Gerhard Richter, John Baldessari und Mary Bauermeister im Porträt
Ähnlich wie bei Deanna Dikeman funktionieren die Langzeit-Serien von Andreas Mader, in denen junge Mütter allmählich zu Großmüttern werden und junge Männer manchmal unversehens schnell zu alten. Die vor wenigen Wochen verstorbene Helga Paris hat um 1980 Einsamkeit und unfreiwillige Nähe in DDR-Altersheimen abgelichtet; der in Essen ausgebildete Albrecht Fuchs dagegen Stolz, Lässigkeit und lange Jugend von Kunst-Menschen wie Gerhard Richter, John Baldessari oder Mary Bauermeister, aus deren verknittertem Gesicht die Augen jugendlich strahlen. Larry Sultan beobachtet seinen Vater, der im Alltag des Rückzugs vom Beruf versinkt, während seine Mutter als erfolgreiche Immobilienmaklerin gerade erst so richtig aufblüht.

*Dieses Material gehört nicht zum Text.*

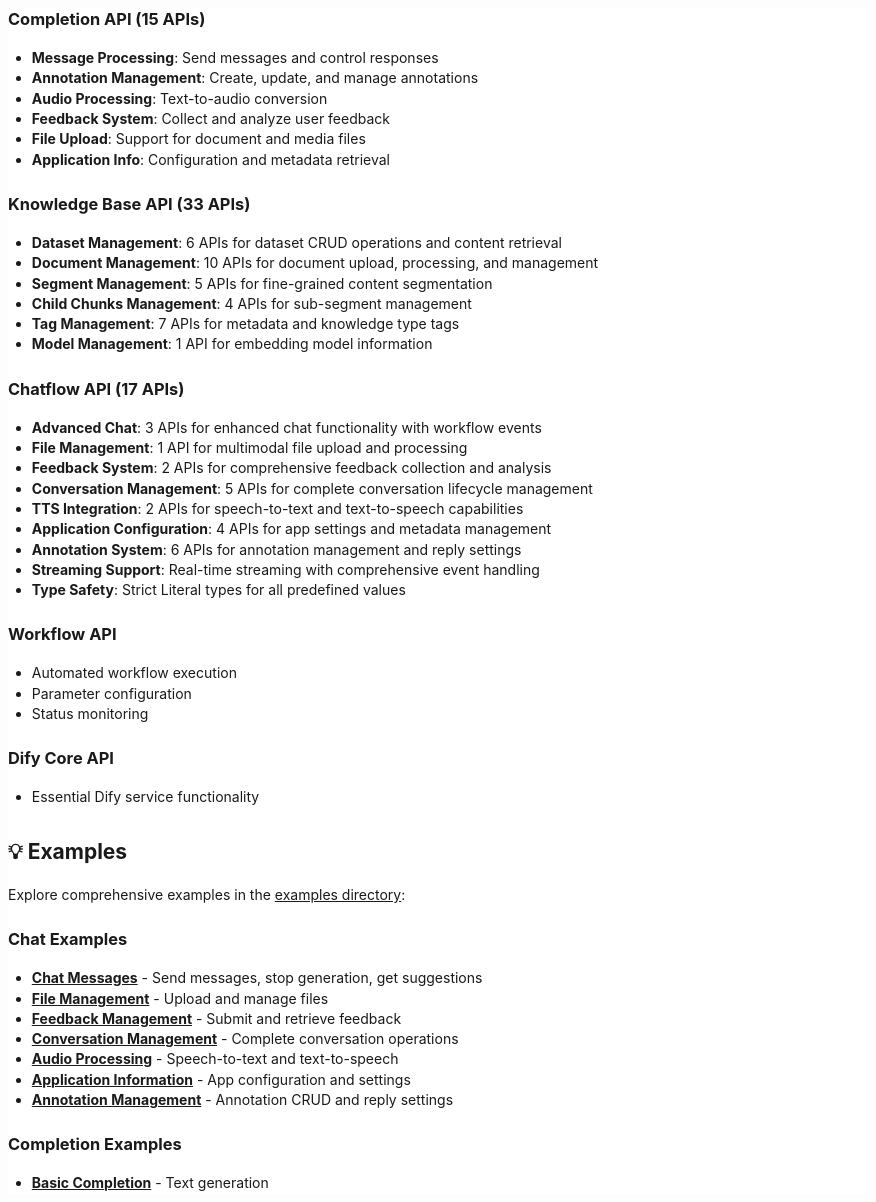 ### Completion API (15 APIs)
- **Message Processing**: Send messages and control responses
- **Annotation Management**: Create, update, and manage annotations
- **Audio Processing**: Text-to-audio conversion
- **Feedback System**: Collect and analyze user feedback
- **File Upload**: Support for document and media files
- **Application Info**: Configuration and metadata retrieval

### Knowledge Base API (33 APIs)
- **Dataset Management**: 6 APIs for dataset CRUD operations and content retrieval
- **Document Management**: 10 APIs for document upload, processing, and management
- **Segment Management**: 5 APIs for fine-grained content segmentation
- **Child Chunks Management**: 4 APIs for sub-segment management
- **Tag Management**: 7 APIs for metadata and knowledge type tags
- **Model Management**: 1 API for embedding model information

### Chatflow API (17 APIs)
- **Advanced Chat**: 3 APIs for enhanced chat functionality with workflow events
- **File Management**: 1 API for multimodal file upload and processing
- **Feedback System**: 2 APIs for comprehensive feedback collection and analysis
- **Conversation Management**: 5 APIs for complete conversation lifecycle management
- **TTS Integration**: 2 APIs for speech-to-text and text-to-speech capabilities
- **Application Configuration**: 4 APIs for app settings and metadata management
- **Annotation System**: 6 APIs for annotation management and reply settings
- **Streaming Support**: Real-time streaming with comprehensive event handling
- **Type Safety**: Strict Literal types for all predefined values

### Workflow API
- Automated workflow execution
- Parameter configuration
- Status monitoring

### Dify Core API
- Essential Dify service functionality

## 💡 Examples

Explore comprehensive examples in the [examples directory](./examples):

### Chat Examples
- [**Chat Messages**](./examples/chat/chat/) - Send messages, stop generation, get suggestions
- [**File Management**](./examples/chat/file/) - Upload and manage files
- [**Feedback Management**](./examples/chat/feedback/) - Submit and retrieve feedback
- [**Conversation Management**](./examples/chat/conversation/) - Complete conversation operations
- [**Audio Processing**](./examples/chat/audio/) - Speech-to-text and text-to-speech
- [**Application Information**](./examples/chat/app/) - App configuration and settings
- [**Annotation Management**](./examples/chat/annotation/) - Annotation CRUD and reply settings

### Completion Examples
- [**Basic Completion**](./examples/completion/basic_completion.py) - Text generation
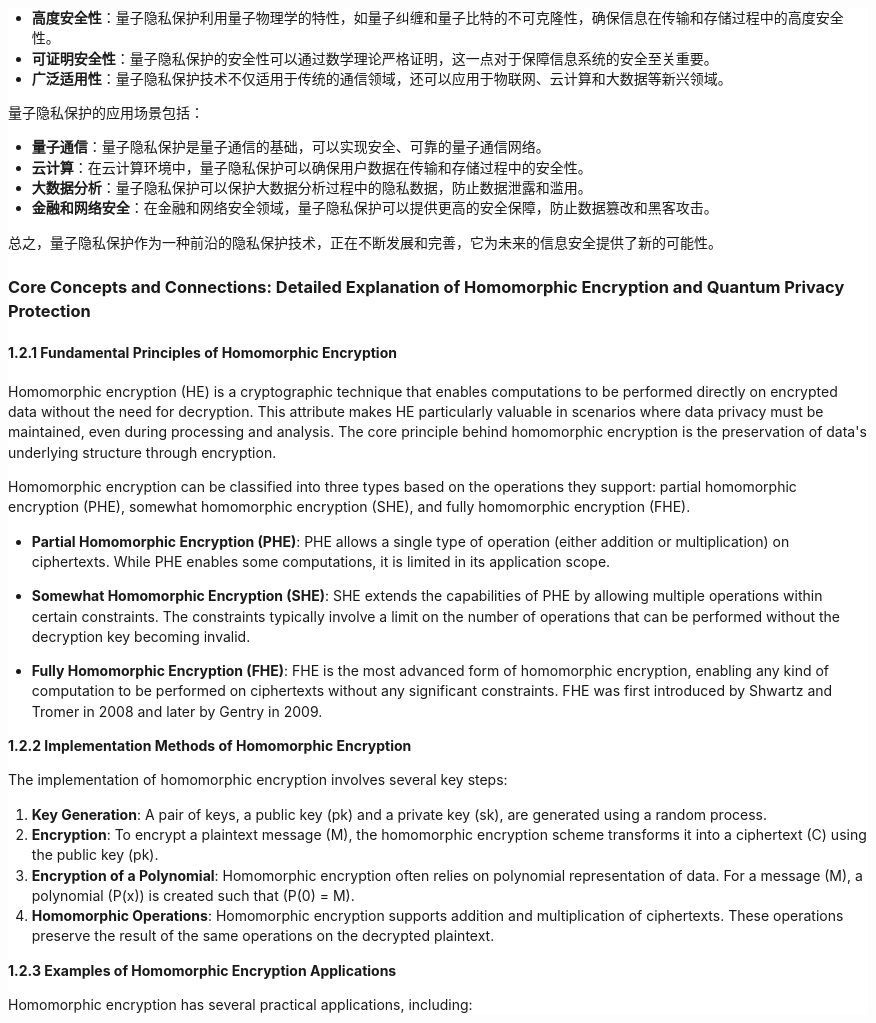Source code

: - **高度安全性**：量子隐私保护利用量子物理学的特性，如量子纠缠和量子比特的不可克隆性，确保信息在传输和存储过程中的高度安全性。
- **可证明安全性**：量子隐私保护的安全性可以通过数学理论严格证明，这一点对于保障信息系统的安全至关重要。
- **广泛适用性**：量子隐私保护技术不仅适用于传统的通信领域，还可以应用于物联网、云计算和大数据等新兴领域。

量子隐私保护的应用场景包括：

- **量子通信**：量子隐私保护是量子通信的基础，可以实现安全、可靠的量子通信网络。
- **云计算**：在云计算环境中，量子隐私保护可以确保用户数据在传输和存储过程中的安全性。
- **大数据分析**：量子隐私保护可以保护大数据分析过程中的隐私数据，防止数据泄露和滥用。
- **金融和网络安全**：在金融和网络安全领域，量子隐私保护可以提供更高的安全保障，防止数据篡改和黑客攻击。

总之，量子隐私保护作为一种前沿的隐私保护技术，正在不断发展和完善，它为未来的信息安全提供了新的可能性。

### Core Concepts and Connections: Detailed Explanation of Homomorphic Encryption and Quantum Privacy Protection

#### 1.2.1 Fundamental Principles of Homomorphic Encryption

Homomorphic encryption (HE) is a cryptographic technique that enables computations to be performed directly on encrypted data without the need for decryption. This attribute makes HE particularly valuable in scenarios where data privacy must be maintained, even during processing and analysis. The core principle behind homomorphic encryption is the preservation of data's underlying structure through encryption.

Homomorphic encryption can be classified into three types based on the operations they support: partial homomorphic encryption (PHE), somewhat homomorphic encryption (SHE), and fully homomorphic encryption (FHE).

- **Partial Homomorphic Encryption (PHE)**: PHE allows a single type of operation (either addition or multiplication) on ciphertexts. While PHE enables some computations, it is limited in its application scope.

- **Somewhat Homomorphic Encryption (SHE)**: SHE extends the capabilities of PHE by allowing multiple operations within certain constraints. The constraints typically involve a limit on the number of operations that can be performed without the decryption key becoming invalid.

- **Fully Homomorphic Encryption (FHE)**: FHE is the most advanced form of homomorphic encryption, enabling any kind of computation to be performed on ciphertexts without any significant constraints. FHE was first introduced by Shwartz and Tromer in 2008 and later by Gentry in 2009.

**1.2.2 Implementation Methods of Homomorphic Encryption**

The implementation of homomorphic encryption involves several key steps:

1. **Key Generation**: A pair of keys, a public key \(pk\) and a private key \(sk\), are generated using a random process.
2. **Encryption**: To encrypt a plaintext message \(M\), the homomorphic encryption scheme transforms it into a ciphertext \(C\) using the public key \(pk\).
3. **Encryption of a Polynomial**: Homomorphic encryption often relies on polynomial representation of data. For a message \(M\), a polynomial \(P(x)\) is created such that \(P(0) = M\).
4. **Homomorphic Operations**: Homomorphic encryption supports addition and multiplication of ciphertexts. These operations preserve the result of the same operations on the decrypted plaintext.

**1.2.3 Examples of Homomorphic Encryption Applications**

Homomorphic encryption has several practical applications, including:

August Sander hat gleich mehrere Auftritte. Neben dem Bild seiner drei Tanten, die zusammen 285 Jahre alt sind (und für die es früher das schöne Wort „Ömmaken“ gab), beeindrucken die beiden Porträts von „Herrn Krämer“: Das eine zeigt ihn 1913 mit stolzgeschwellter Ordensbrust in dem, was damals „die Blüte seiner Jahre“ hieß – 20 Jahre später sieht man ihn auf der Straße im Niedergang, vom Alter gebeugt, an zwei Stöcken, der Bart nun weiß statt grau.
Zur Ausstellung
„Blick in die Zeit – Alter und Altern im photographischen Porträt“. SK Stiftung Kultur, Im Mediapark 7, 50670 Köln. Bis 7. Juli.
Geöffnet: Tgl. (außer mittwochs) 14-19 Uhr.
Eintritt: 6,50 €, erm. 4 €. Erster Montag im Monat: Eintritt frei. Tel. 0221 / 888 95 300. www.sk-kultur.de
Ob das Alter früher wirklich mehr geehrt wurde als heute? Schon der „König Ödipus“ des Sophokles verkörpert nicht zuletzt eine Kritik an der damals aktuellen Politiker-Generation, die mit ihren schnellen, mutigen, ja strittigen Entscheidungen nach vorn drängte. Das bedächtige, auf Konsens erpichte Aushandeln der Älteren scheint schon damals eine Sache von gestern gewesen zu sein.
Ein berührendes Kabinett zum Thema Tod, das mit dem Alter ja immer unausweichlicher wir, rundet diese Ausstellung ab. Aus ihr geht man vielleicht nicht wie aus einem Jungbrunnen hervor, aber mit einem deutlich geschärften Bewusstsein fürs Alter.